Telah lama digaungkan bahwa Indonesia adalah bangsa maritim. Bahkan sejak kanak-kanak kita sering mendengar lagu anak-anak bahwa nenek moyang kita adalah seorang pelaut.
Tapi dalam kenyataanya, nasib para pelaut atau awak kapal Indonesia sungguh menyedihkan. Banyak dari mereka harus bekerja selama 20 jam sehari tanpa hari libur mingguan, tidak menerima gaji sesuai yang dijanjikan, mendapatkan perlakuan kekerasan dari kapten dan mandor.
Bahkan ada yang meninggal dunia karena dihantam tuas besi penarik tali akibat suruhan kapten kapal asing, dan juga menjadi korban perdagangan orang.
Kementrian Luar Negeri, dalam laporannya untuk kurun waktu 2012 - 2015 mencatat bahwa dari 2.238 awak kapa atau Anak Buah Kapal (ABK) migran yang dibantu, sebanyak 1.148 mengalami sengketa ketenagakerjaan, 833 kasus menjadi korban penyelundupan manusia, 287 kasus korban perdagangan orang, 94 kasus terlibat kasus perikanan ilegal (Illegal Fishing), dan ada 6 kasus penyalahgunaan narkoba.
Sementara itu dalam laporannya tahun 2016, International Organiszation of Migration, Indonesia menduduki peringkat ketiga (14%) dari keseluruhan korban dari berbagai negara. Dalam kurun waktu 2013-2017, Serikat Buruh Migran Indonesia mencatat ada empat kasus besar tindak pidana perdagangan orang yang telah dilaporkan ke kepolisisan.
Tahun 2013, ada 201 kasus ABK migran Indonesia yang dipulangkan dari Trinidad Tobago, Venezuela, dan Pantai Gading. Pada tahun 2014, ada 74 ABK yang dipulangkan dari Afrika Selatan. Tahun 2015, 26 ABK yang dipulangkan dari Jeju Island, Korea Selatan. Dan terakhir pada tahun 2016, 4 ABK migran, dipulangkan dari Afrika Selatan.

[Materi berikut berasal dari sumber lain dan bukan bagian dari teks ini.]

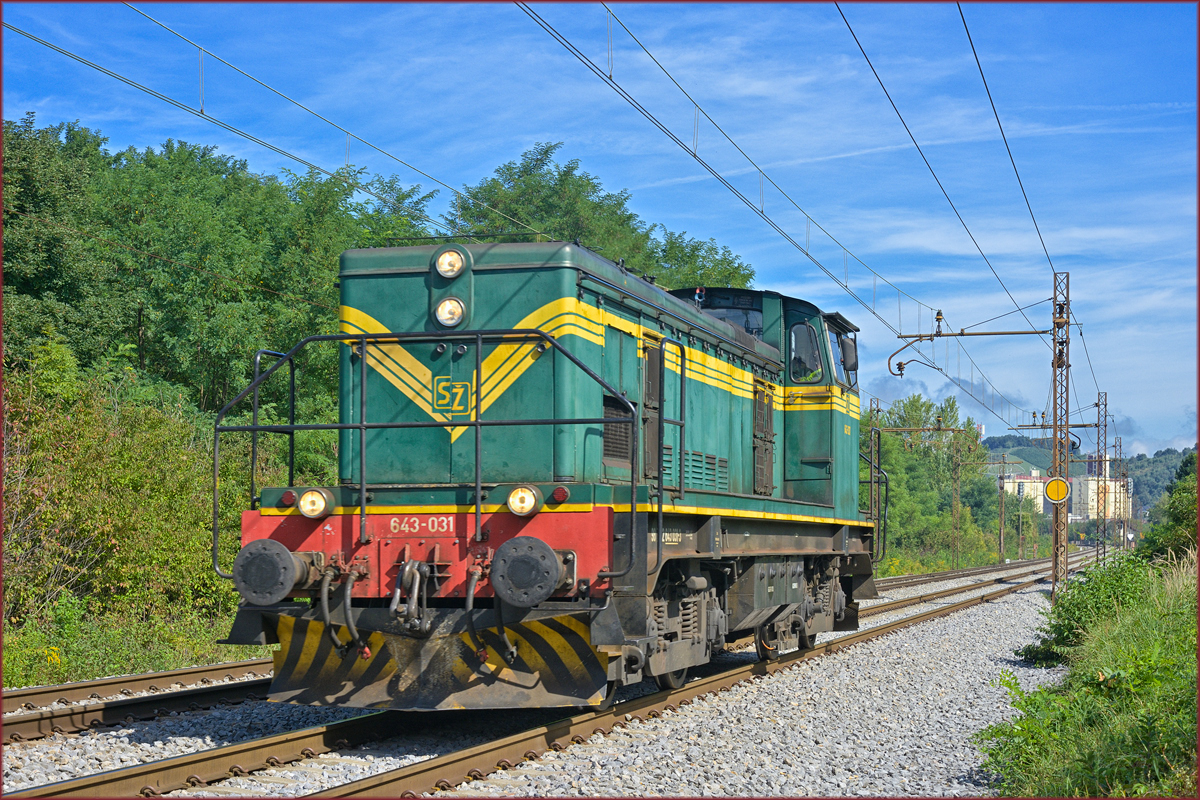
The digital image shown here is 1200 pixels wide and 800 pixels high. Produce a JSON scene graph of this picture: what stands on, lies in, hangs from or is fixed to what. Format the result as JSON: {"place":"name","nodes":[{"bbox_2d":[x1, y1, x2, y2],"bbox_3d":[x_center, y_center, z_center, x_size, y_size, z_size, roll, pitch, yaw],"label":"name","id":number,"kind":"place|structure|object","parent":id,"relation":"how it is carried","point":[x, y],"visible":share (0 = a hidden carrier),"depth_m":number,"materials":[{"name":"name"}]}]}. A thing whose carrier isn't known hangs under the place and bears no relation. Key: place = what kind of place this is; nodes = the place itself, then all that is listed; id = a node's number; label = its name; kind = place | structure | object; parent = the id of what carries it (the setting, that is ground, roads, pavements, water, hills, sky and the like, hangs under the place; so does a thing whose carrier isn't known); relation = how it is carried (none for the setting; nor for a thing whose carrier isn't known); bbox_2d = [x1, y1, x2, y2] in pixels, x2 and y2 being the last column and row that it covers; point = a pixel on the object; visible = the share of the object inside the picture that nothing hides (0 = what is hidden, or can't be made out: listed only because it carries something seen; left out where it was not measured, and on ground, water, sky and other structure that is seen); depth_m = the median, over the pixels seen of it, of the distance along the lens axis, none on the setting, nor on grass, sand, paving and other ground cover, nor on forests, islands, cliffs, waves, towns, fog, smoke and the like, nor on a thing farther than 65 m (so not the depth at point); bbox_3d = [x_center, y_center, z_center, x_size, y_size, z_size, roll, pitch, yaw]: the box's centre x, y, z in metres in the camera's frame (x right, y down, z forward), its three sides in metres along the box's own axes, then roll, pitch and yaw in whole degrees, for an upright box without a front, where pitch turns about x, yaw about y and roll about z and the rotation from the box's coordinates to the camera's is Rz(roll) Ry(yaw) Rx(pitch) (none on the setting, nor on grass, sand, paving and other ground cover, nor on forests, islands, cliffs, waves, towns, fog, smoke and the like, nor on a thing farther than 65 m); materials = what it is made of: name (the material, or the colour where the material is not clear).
{"place":"outdoors","nodes":[
{"label":"outdoors","id":0,"kind":"place"},
{"bbox_2d":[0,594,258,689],"label":"grass verge","id":1,"kind":"structure","parent":0,"point":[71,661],"materials":[{"name":"green plant"}]},
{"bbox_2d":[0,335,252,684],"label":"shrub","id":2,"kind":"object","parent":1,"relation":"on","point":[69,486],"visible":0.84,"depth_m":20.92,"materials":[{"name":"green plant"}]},
{"bbox_2d":[7,4,552,240],"bbox_3d":[-2.280,-2.554,16.038,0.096,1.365,16.168,-1,-2,17],"label":"overhead wire","id":3,"kind":"object","parent":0,"point":[43,43],"visible":0.93,"depth_m":15.10,"materials":[{"name":"grey metal"}]},
{"bbox_2d":[0,0,1198,457],"label":"sky","id":4,"kind":"structure","parent":0,"point":[999,117],"materials":[{"name":"blue"}]},
{"bbox_2d":[1001,469,1046,511],"label":"building","id":5,"kind":"structure","parent":0,"point":[1029,483],"materials":[{"name":"beige paint"}]},
{"bbox_2d":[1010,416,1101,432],"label":"bracket","id":6,"kind":"object","parent":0,"point":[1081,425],"visible":0.9,"depth_m":50.37,"materials":[{"name":"metal"}]},
{"bbox_2d":[977,432,1192,511],"label":"hill","id":7,"kind":"structure","parent":0,"point":[1015,441],"materials":[{"name":"green plant"}]},
{"bbox_2d":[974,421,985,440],"label":"tower","id":8,"kind":"structure","parent":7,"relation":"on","point":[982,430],"materials":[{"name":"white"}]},
{"bbox_2d":[975,547,1199,799],"label":"grass","id":9,"kind":"structure","parent":0,"point":[1180,682],"materials":[{"name":"green plant"}]},
{"bbox_2d":[1017,549,1158,667],"bbox_3d":[4.503,1.874,18.550,1.547,1.097,2.101,-1,-2,17],"label":"shrub","id":10,"kind":"object","parent":9,"relation":"on","point":[1074,628],"visible":0.68,"depth_m":18.27,"materials":[{"name":"green plant"}]},
{"bbox_2d":[1136,451,1199,563],"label":"shrub","id":11,"kind":"object","parent":9,"relation":"on","point":[1180,518],"visible":0.78,"depth_m":34.15,"materials":[{"name":"green plant"}]},
{"bbox_2d":[1070,472,1131,522],"label":"building","id":12,"kind":"structure","parent":0,"point":[1090,493],"materials":[{"name":"beige paint"}]},
{"label":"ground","id":13,"kind":"structure","parent":0},
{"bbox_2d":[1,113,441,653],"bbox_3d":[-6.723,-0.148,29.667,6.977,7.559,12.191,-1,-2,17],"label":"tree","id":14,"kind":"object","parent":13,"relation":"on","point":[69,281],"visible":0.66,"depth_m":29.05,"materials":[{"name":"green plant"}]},
{"bbox_2d":[0,561,1103,799],"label":"gravel bed","id":15,"kind":"object","parent":13,"relation":"on","point":[167,752],"visible":0.46,"depth_m":12.08,"materials":[{"name":"grey gravel"}]},
{"bbox_2d":[0,656,279,744],"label":"railway track","id":16,"kind":"structure","parent":15,"relation":"on","point":[210,668],"depth_m":13.92,"materials":[{"name":"metal"}]},
{"bbox_2d":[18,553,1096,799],"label":"railway track","id":17,"kind":"structure","parent":15,"relation":"on","point":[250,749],"depth_m":12.15,"materials":[{"name":"brown metal"}]},
{"bbox_2d":[211,234,883,710],"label":"locomotive","id":18,"kind":"object","parent":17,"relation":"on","point":[553,267],"visible":0.78,"depth_m":12.33,"materials":[{"name":"green metal"}]},
{"bbox_2d":[233,538,301,605],"bbox_3d":[-1.707,0.872,10.672,0.435,0.329,0.286,-1,-2,17],"label":"buffer","id":19,"kind":"object","parent":18,"relation":"attached to","point":[275,558],"visible":0.96,"depth_m":10.54,"materials":[{"name":"black metal"}]},
{"bbox_2d":[278,489,297,508],"bbox_3d":[-1.568,0.493,10.599,0.105,0.110,0.097,-1,-2,17],"label":"marker light","id":20,"kind":"object","parent":18,"relation":"attached to","point":[290,497],"visible":0.75,"depth_m":10.56,"materials":[{"name":"red glass"}]},
{"bbox_2d":[297,487,331,518],"bbox_3d":[-1.471,0.518,10.869,0.233,0.185,0.204,-1,-2,17],"label":"headlight","id":21,"kind":"object","parent":18,"relation":"attached to","point":[311,504],"visible":0.95,"depth_m":10.81,"materials":[{"name":"yellow"}]},
{"bbox_2d":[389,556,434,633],"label":"coupling","id":22,"kind":"object","parent":18,"relation":"attached to","point":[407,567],"visible":0.97,"depth_m":10.65,"materials":[{"name":"metal"}]},
{"bbox_2d":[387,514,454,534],"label":"number plate","id":23,"kind":"object","parent":18,"relation":"attached to","point":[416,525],"visible":0.93,"depth_m":10.56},
{"bbox_2d":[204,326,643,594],"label":"handrail","id":24,"kind":"object","parent":18,"relation":"attached to","point":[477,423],"visible":0.93,"depth_m":10.79,"materials":[{"name":"black metal"}]},
{"bbox_2d":[433,295,466,328],"bbox_3d":[-0.800,-0.489,11.229,0.247,0.194,0.210,-1,-2,17],"label":"headlight","id":25,"kind":"object","parent":18,"relation":"attached to","point":[442,309],"visible":0.92,"depth_m":11.19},
{"bbox_2d":[433,247,467,279],"bbox_3d":[-0.811,-0.764,11.403,0.229,0.191,0.214,-1,-2,17],"label":"headlight","id":26,"kind":"object","parent":18,"relation":"attached to","point":[442,267],"visible":0.95,"depth_m":11.36,"materials":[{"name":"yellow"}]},
{"bbox_2d":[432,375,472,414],"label":"emblem","id":27,"kind":"object","parent":18,"relation":"attached to","point":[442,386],"visible":0.94,"depth_m":11.05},
{"bbox_2d":[506,485,539,516],"bbox_3d":[-0.386,0.496,10.702,0.235,0.186,0.213,-1,-2,17],"label":"headlight","id":28,"kind":"object","parent":18,"relation":"attached to","point":[527,500],"visible":0.96,"depth_m":10.65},
{"bbox_2d":[488,536,562,606],"bbox_3d":[-0.368,0.842,10.402,0.436,0.359,0.323,-1,-2,17],"label":"buffer","id":29,"kind":"object","parent":18,"relation":"attached to","point":[553,563],"visible":0.96,"depth_m":10.26,"materials":[{"name":"black metal"}]},
{"bbox_2d":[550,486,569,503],"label":"marker light","id":30,"kind":"object","parent":18,"relation":"attached to","point":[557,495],"visible":0.95,"depth_m":10.37,"materials":[{"name":"red glass"}]},
{"bbox_2d":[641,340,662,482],"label":"vent grille","id":31,"kind":"object","parent":18,"relation":"in","point":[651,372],"visible":0.66,"depth_m":12.19,"materials":[{"name":"metal"}]},
{"bbox_2d":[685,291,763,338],"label":"windshield","id":32,"kind":"object","parent":18,"relation":"in","point":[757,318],"visible":0.25,"depth_m":17.68,"materials":[{"name":"black glass"}]},
{"bbox_2d":[788,320,823,382],"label":"cab window","id":33,"kind":"structure","parent":18,"relation":"in","point":[806,376],"depth_m":17.48,"materials":[{"name":"glass"}]},
{"bbox_2d":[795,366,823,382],"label":"person","id":34,"kind":"object","parent":18,"relation":"in","point":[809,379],"visible":0.2,"depth_m":17.57},
{"bbox_2d":[839,336,859,374],"bbox_3d":[2.194,-0.422,18.521,0.213,0.355,0.466,-1,-2,17],"label":"side mirror","id":35,"kind":"object","parent":18,"relation":"attached to","point":[846,346],"visible":0.8,"depth_m":18.33,"materials":[{"name":"black mirror"}]},
{"bbox_2d":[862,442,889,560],"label":"handrail","id":36,"kind":"object","parent":18,"relation":"attached to","point":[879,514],"visible":0.59,"depth_m":22.63,"materials":[{"name":"black metal"}]},
{"bbox_2d":[874,556,1055,592],"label":"railway track","id":37,"kind":"structure","parent":15,"relation":"on","point":[992,570],"depth_m":57.40,"materials":[{"name":"metal"}]},
{"bbox_2d":[1049,272,1070,598],"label":"lattice mast","id":38,"kind":"object","parent":15,"relation":"on","point":[1057,511],"visible":0.84,"depth_m":32.16,"materials":[{"name":"metal"}]},
{"bbox_2d":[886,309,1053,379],"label":"bracket","id":39,"kind":"object","parent":38,"relation":"attached to","point":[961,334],"visible":0.97,"depth_m":30.25,"materials":[{"name":"metal"}]},
{"bbox_2d":[509,1,1053,401],"bbox_3d":[2.600,-2.622,22.408,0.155,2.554,28.010,-1,-2,17],"label":"overhead wire","id":40,"kind":"object","parent":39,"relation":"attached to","point":[693,155],"visible":0.94,"depth_m":18.05,"materials":[{"name":"grey metal"}]},
{"bbox_2d":[836,1,1052,333],"bbox_3d":[3.192,-2.970,19.850,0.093,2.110,22.991,-1,-2,17],"label":"overhead wire","id":41,"kind":"object","parent":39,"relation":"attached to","point":[888,96],"visible":0.96,"depth_m":19.34,"materials":[{"name":"black metal"}]},
{"bbox_2d":[951,1,1063,303],"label":"overhead wire","id":42,"kind":"object","parent":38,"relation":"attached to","point":[980,68],"visible":0.97,"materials":[{"name":"black metal"}]},
{"bbox_2d":[1043,475,1070,503],"bbox_3d":[8.235,1.648,37.764,0.613,0.631,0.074,-1,-2,17],"label":"round sign","id":43,"kind":"object","parent":38,"relation":"attached to","point":[1050,493],"visible":0.97,"depth_m":37.73,"materials":[{"name":"yellow metal"}]},
{"bbox_2d":[1094,392,1108,560],"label":"lattice mast","id":44,"kind":"object","parent":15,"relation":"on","point":[1097,504],"visible":0.92,"depth_m":59.83,"materials":[{"name":"metal"}]},
{"bbox_2d":[1113,436,1125,551],"label":"catenary mast","id":45,"kind":"object","parent":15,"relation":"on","point":[1121,453],"visible":0.83,"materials":[{"name":"grey metal"}]},
{"bbox_2d":[451,141,754,290],"bbox_3d":[-0.481,-0.202,56.592,8.842,12.199,10.287,-2,-3,37],"label":"tree","id":46,"kind":"object","parent":13,"relation":"on","point":[628,218],"visible":0.33,"depth_m":53.79,"materials":[{"name":"green plant"}]},
{"bbox_2d":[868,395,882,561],"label":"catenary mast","id":47,"kind":"object","parent":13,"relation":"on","point":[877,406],"visible":0.52,"depth_m":62.06,"materials":[{"name":"grey metal"}]},
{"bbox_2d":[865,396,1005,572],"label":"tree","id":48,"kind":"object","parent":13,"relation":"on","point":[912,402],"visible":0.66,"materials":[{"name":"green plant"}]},
{"bbox_2d":[949,434,961,570],"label":"catenary pole","id":49,"kind":"object","parent":13,"relation":"on","point":[954,546],"visible":0.94,"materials":[{"name":"metal"}]},
{"bbox_2d":[870,424,964,431],"bbox_3d":[9.396,0.838,63.463,3.297,0.535,0.259,-1,-2,17],"label":"beam","id":50,"kind":"object","parent":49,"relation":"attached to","point":[893,430],"visible":0.91,"depth_m":63.37,"materials":[{"name":"metal"}]},
{"bbox_2d":[973,455,1034,560],"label":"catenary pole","id":51,"kind":"object","parent":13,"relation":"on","point":[1001,551],"visible":0.94,"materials":[{"name":"brown metal"}]},
{"bbox_2d":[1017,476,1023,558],"label":"railway signal","id":52,"kind":"object","parent":13,"relation":"on","point":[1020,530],"visible":0.93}
]}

Dari fakta-fakta tersebut diatas, diperkirakan, masih banyak lagi kasus ABK migran yang tidak terlaporkan.
Meskipun kebanyakan ABK migran mengalami perkara yang terkait dengan ketenagakerjaan, pemerintah malah membuat langkah yang kurang tepat dalam hal memperbaiki carut marutnya penempatan ABK migran.
Ini terlihat dari kebijakan pemerintah yang malah mendahulukan ratifikasi Maritime Labor Convention ( MLC) menjadi UU No. 15 tahun 2016, ketimbang konvensi ILO No.188 tentang perlindungan pekerja perikanan. Padahal dalam MLC tersebut hanya mengatur mencakup semua pelaut dan kapal milik swasta maupun publik, dan tidak mengatur, atau mengecualikan kapal pengangkapan ikan yang beroperasi di industri sektor perikanan, kapal tradisonal besar, kapal perang atau kapal pelengkap angkatan laut.
Kebanyakan ABK migran ini tidak pernah mendapatkan atau mengikuti pelatihan keselamatan dan ketrampilan kerja, akibatnya kekerasan fisik di atas kapal dianggap wajar dan lumrah bagi ABK migran. Saat berlayar, tidak ada ketentuan yang jelas kapan kapal akan bersandar, ini penting berkaitan dengan ketentuan dan waktu penggajian, dengan kata lain gaji diberikan saat kapal bersandar.
Namun seringkali kapal tempat ABK migran bekerja tidak pernah sandar, akibatnya ABK migran tidak pernah menerima gaji. Dalam beberapa kasus, ada sejumlah ABK yang terselamatkan justru ditangkap oleh otoritas perairan dari sebuah negara, karena kapal tidak memiliki ijin operasi.
Dalam kasus ini biasanya kapten kapal yang berkebangsaan asing melarikan diri. Merekapun dipulangkan tanpa membawa gaji selama mereka bekerja.